◆ **Sezione di testo**:

┏━━

In tale congiuntura di instabilità per entrambi i paesi, i primi casi di Covid-19 arrivano in Repubblica Dominicana nel febbraio/marzo 2020, e poco dopo ad Haiti.

All’inizio di giugno, Repubblica Dominicana presenta gli indici di contagi e decessi peggiori di tutta l’area dei Caraibi, probabilmente come conseguenza della sua maggiore apertura verso l’esterno. Tuttavia, la fase più acuta della crisi sembra superata e il governo, che ha decretato molto presto la chiusura della maggior parte delle attività, il coprifuoco notturno e misure di appoggio a lavoratori e imprese, comincia progressivamente ad aprire e a riattivare il paese. L’avvio di tale riapertura lascia ancora aperte, però, le domande sull’andamento futuro di Covid-19 e, soprattutto, sul suo impatto sull’occupazione e sulle imprese, visibile completamente solo dopo che saranno venute meno le misure di sostegno adottate. Il governo, che dall’inizio ha fatto un uso politico di Covid-19 cercando di frenare la perdita di consenso di cui soffre, suscita critiche e condanne ma nessuna protesta di peso. Il prossimo 5 luglio rappresenterà, però, un momento particolarmente delicato per tali tensioni, essendo state spostate a tale data le elezioni presidenziali previste per il passato 17 maggio. A quel punto, se esse non potranno svolgersi, la crisi sanitaria e quella politica potrebbero saldarsi, creando una situazione del tutto inedita e non prevista dalla Costituzione, di “vacanza” della Presidenza. Si aprirebbe allora uno scenario in cui instabilità e proteste si acuirebbero in maniera preoccupante.

┗━━

◆ **Consegna 1**:
Rispondi in base al brano sul Covid-19 in Repubblica Dominicana.
(a) In quale periodo arrivano in Repubblica Dominicana i primi casi di Covid-19?
(b) A quale data sono state spostate le elezioni presidenziali?
(c) Quale situazione non prevista dalla Costituzione potrebbe crearsi se le elezioni non potessero svolgersi?
◆ **Consegna 2**: Trascrivi dal brano sul Covid-19 in Repubblica Dominicana il passo che va da "In tale congiuntura" fino a "dopo ad Haiti." compreso.
Le righe che seguono non servono.

◆ **Dati del testo estratto dalle pagine**:

┏━━

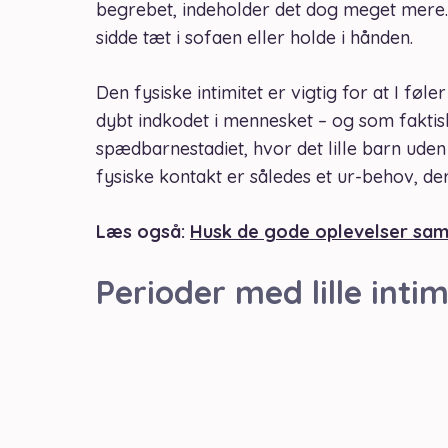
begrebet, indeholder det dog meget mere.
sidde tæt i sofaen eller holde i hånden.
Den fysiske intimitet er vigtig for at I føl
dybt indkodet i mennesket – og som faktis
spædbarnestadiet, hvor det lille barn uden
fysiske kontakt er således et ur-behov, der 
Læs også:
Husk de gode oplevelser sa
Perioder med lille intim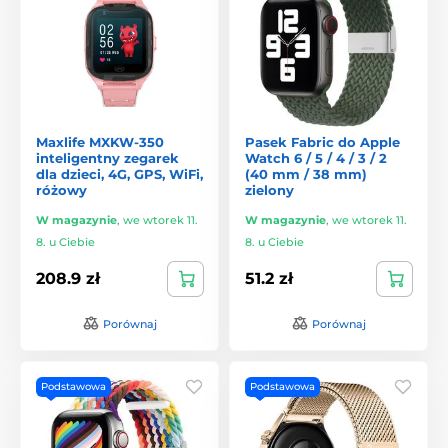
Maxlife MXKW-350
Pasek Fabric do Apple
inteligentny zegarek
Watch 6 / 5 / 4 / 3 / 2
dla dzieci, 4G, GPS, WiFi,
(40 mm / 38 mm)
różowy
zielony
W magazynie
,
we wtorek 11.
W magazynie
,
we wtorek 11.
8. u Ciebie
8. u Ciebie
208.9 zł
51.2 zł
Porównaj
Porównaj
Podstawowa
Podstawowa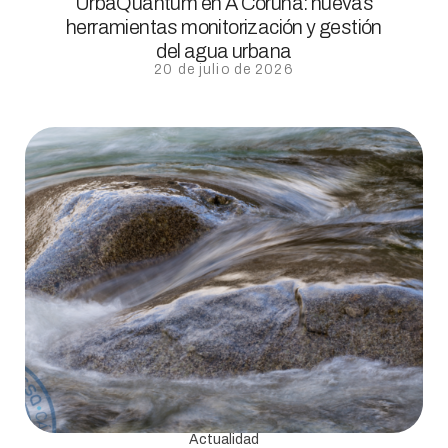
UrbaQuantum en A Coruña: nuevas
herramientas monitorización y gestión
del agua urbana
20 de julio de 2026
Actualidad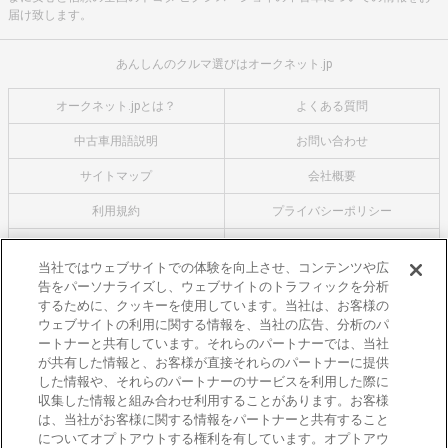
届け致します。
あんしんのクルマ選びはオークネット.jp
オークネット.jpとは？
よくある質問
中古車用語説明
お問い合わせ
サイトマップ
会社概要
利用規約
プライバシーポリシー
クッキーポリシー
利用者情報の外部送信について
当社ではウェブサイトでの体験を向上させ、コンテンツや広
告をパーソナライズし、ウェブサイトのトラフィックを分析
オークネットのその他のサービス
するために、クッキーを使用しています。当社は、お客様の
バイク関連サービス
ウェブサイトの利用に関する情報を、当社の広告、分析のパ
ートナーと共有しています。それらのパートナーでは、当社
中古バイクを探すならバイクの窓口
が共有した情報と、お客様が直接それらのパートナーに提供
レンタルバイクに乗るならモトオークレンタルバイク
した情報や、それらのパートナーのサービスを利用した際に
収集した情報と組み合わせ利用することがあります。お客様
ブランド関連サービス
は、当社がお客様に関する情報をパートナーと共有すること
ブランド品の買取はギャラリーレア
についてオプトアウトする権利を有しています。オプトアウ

┗━━

◆ **Soluzione 1**:
(a) Nel febbraio/marzo 2020.
(b) Al 5 luglio.
(c) La "vacanza" della Presidenza.

◆ **Soluzione 2**:
In tale congiuntura di instabilità per entrambi i paesi, i primi casi di Covid-19 arrivano in Repubblica Dominicana nel febbraio/marzo 2020, e poco dopo ad Haiti.